> _WHAT THIS TASK INVOLVES_
Reproduce all of the text in the listing below line by line, without changing anything, and omit the pictures.

> _Collected data_
= Beginning of Section =
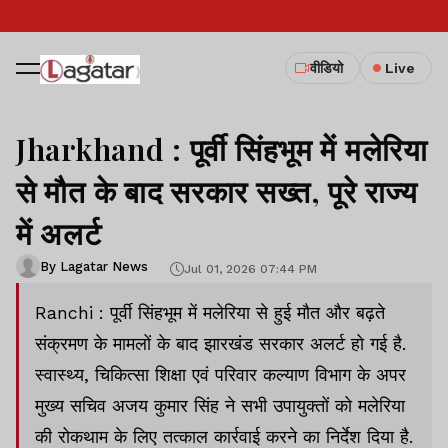
वीडियो
Live
Jharkhand : पूर्वी सिंहभूम में मलेरिया
से मौत के बाद सरकार सख्त, पूरे राज्य
में अलर्ट
By Lagatar News
Jul 01, 2026 07:44 PM
Ranchi : पूर्वी सिंहभूम में मलेरिया से हुई मौत और बढ़ते
संक्रमण के मामलों के बाद झारखंड सरकार अलर्ट हो गई है.
स्वास्थ्य, चिकित्सा शिक्षा एवं परिवार कल्याण विभाग के अपर
मुख्य सचिव अजय कुमार सिंह ने सभी उपायुक्तों को मलेरिया
की रोकथाम के लिए तत्काल कार्रवाई करने का निर्देश दिया है.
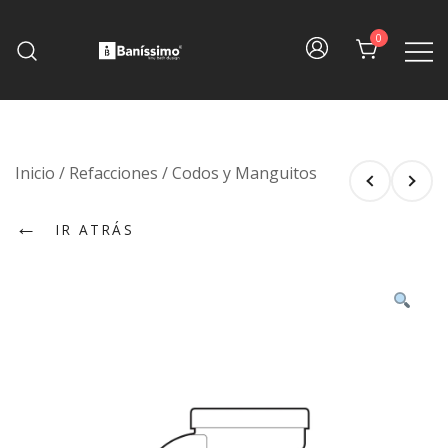
Skip
to
0
content
Fine bath design
Baníssimo
Inicio
/
Refacciones
/
Codos y Manguitos
←
IR ATRÁS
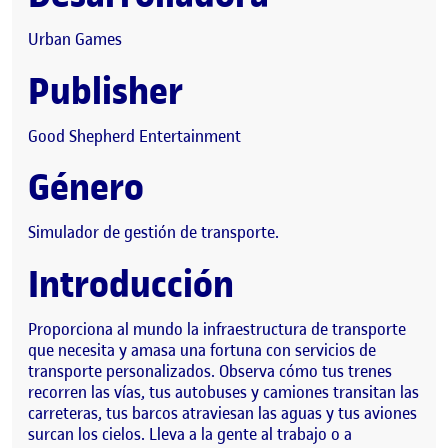
Urban Games
Publisher
Good Shepherd Entertainment
Género
Simulador de gestión de transporte.
Introducción
Proporciona al mundo la infraestructura de transporte
que necesita y amasa una fortuna con servicios de
transporte personalizados. Observa cómo tus trenes
recorren las vías, tus autobuses y camiones transitan las
carreteras, tus barcos atraviesan las aguas y tus aviones
surcan los cielos. Lleva a la gente al trabajo o a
= End of Section =
> _TASK OUTPUT_
वीडियो
Live
Jharkhand : पूर्वी सिंहभूम में मलेरिया
से मौत के बाद सरकार सख्त, पूरे राज्य
में अलर्ट
By Lagatar News
Jul 01, 2026 07:44 PM
Ranchi : पूर्वी सिंहभूम में मलेरिया से हुई मौत और बढ़ते
संक्रमण के मामलों के बाद झारखंड सरकार अलर्ट हो गई है.
स्वास्थ्य, चिकित्सा शिक्षा एवं परिवार कल्याण विभाग के अपर
मुख्य सचिव अजय कुमार सिंह ने सभी उपायुक्तों को मलेरिया
की रोकथाम के लिए तत्काल कार्रवाई करने का निर्देश दिया है.
Skip
to
0
content
Fine bath design
Baníssimo
Inicio
/
Refacciones
/
Codos y Manguitos
←
IR ATRÁS
Urban Games
Publisher
Good Shepherd Entertainment
Género
Simulador de gestión de transporte.
Introducción
Proporciona al mundo la infraestructura de transporte
que necesita y amasa una fortuna con servicios de
transporte personalizados. Observa cómo tus trenes
recorren las vías, tus autobuses y camiones transitan las
carreteras, tus barcos atraviesan las aguas y tus aviones
surcan los cielos. Lleva a la gente al trabajo o a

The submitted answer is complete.